Rainy Season Brings Floods, Landslides in Sumatra

Jakarta Globe 28 Mar 10;

Torrential rain caused a landslide in Central Bengkulu on Sumatra Island on Saturday evening, blocking a major road connecting Bengkulu city and Taba Penanjung and delaying motorists.

There have been several landslides in the area over the past two weeks due to heavy rain that has drenched the area.

Motorist Mardi Cipto said he couldn’t take his family to Jambi due to the landslide.

“It is better to return to Bengkulu today rather than being trapped in this uncertain situation,” he said.

The roads in hilly areas in the Central Bengkulu and Kepahiang districts are particularly vulnerable to landslides during the rainy season.

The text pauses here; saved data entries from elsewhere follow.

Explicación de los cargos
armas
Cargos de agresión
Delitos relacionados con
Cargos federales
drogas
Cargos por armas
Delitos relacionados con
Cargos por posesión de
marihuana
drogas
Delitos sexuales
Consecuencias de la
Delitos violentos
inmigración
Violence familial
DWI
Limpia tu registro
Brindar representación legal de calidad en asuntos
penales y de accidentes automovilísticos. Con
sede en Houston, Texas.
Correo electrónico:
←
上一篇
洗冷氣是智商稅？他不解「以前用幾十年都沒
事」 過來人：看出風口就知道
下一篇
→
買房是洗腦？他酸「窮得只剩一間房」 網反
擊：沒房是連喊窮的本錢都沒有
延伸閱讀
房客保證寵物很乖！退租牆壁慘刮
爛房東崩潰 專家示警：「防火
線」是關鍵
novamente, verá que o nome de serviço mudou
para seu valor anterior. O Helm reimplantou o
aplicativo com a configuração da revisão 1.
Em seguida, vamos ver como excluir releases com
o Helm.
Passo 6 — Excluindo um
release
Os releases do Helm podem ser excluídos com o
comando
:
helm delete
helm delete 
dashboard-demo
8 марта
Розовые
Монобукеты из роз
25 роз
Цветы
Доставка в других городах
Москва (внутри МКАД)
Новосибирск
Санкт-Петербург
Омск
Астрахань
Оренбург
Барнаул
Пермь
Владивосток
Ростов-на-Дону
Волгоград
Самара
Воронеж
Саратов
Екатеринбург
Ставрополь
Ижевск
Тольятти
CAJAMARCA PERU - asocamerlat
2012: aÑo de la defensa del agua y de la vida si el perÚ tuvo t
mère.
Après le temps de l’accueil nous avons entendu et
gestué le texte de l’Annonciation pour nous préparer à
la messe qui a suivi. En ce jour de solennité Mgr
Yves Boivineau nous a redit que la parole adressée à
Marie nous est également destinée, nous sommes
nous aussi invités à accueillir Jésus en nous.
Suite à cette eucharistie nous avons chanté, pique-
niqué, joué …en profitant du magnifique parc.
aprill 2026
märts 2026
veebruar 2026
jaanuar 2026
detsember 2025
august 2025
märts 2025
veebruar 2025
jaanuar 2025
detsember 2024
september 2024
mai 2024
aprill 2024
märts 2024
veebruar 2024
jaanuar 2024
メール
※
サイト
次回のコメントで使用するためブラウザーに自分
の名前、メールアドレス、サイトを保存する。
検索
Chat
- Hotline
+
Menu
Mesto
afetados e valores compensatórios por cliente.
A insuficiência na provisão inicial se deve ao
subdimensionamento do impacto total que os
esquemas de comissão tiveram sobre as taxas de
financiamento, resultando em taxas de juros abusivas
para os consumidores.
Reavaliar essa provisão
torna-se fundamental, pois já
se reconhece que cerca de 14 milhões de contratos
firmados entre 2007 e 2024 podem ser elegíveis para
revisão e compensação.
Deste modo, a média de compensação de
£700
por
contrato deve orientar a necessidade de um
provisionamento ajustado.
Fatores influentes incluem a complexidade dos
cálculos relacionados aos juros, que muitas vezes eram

On Saturday evening, local authorities deployed an excavator to clean up the affected road.

Over the past weeks, torrential rains have caused floods and landslides throughout the Indonesian archipelago. The Karawang area in West Java and the Sarolangun district in Jambi Province, Sumatra have suffered from flooding.

A total of 2,674 buildings in Sarolangun district were submerged after the Batanghari River overflowed last Tuesday.

On the same day, floods inundated around 7,000 houses in the subdistricts of Baleendah, Dayeuhkolot and Bojongsoang in Bandung district, following the Citarum River breaching its banks. On March 11, a landslide hit Ciawitali hamlet in Cianjur, West Java, destroying five houses and killing 10 people.

Meanwhile in Karawang, the floodwaters that inundated the area last week began to recede on Saturday.

But the flood victims kept their possession stored at temporary shelters or the houses or relatives, in case the area was flooded again.

“I am still traumatized by this ongoing flooding, said 41-year-old Dayat, a resident of Karawang whose house in the Bintang Alam housing complex was flooded.

“ I think it is better to secure my belongings here in my relative’s house instead of bringing them back to my home,” Dayat said.

Nana, another Karawang resident, was less fortunate than Dayat.

The 30-year-old man said he was too late in moving his belongings when the floods hit his neighborhood.

On the day the floods hit his area, he was working in Jakarta. “My wife and children did not immediately take our belongings out of the house,” he said.

More than 30,000 houses in 35 villages in 10 subdistricts were inundated by the Karawang floods.

According to Karawang’s social welfare authorities, the worst hit villages were found in the Telukjambe Timur, Karawang Barat and Pakisjaya subdistricts.

Before the floodwaters began to recede on Saturday, floodwaters in the three subdistricts were between 50 centimeters and two meters.

In certain areas, the floodwaters had even reached the roof-tops of houses.

On Saturday, Communications and Information Technology Minister Tifatul Sembiring visited the area and handed over six tons of rice, 200 boxes of instant noodles and 300 boxes of mineral water to local authorities to be distributed to the flood victims.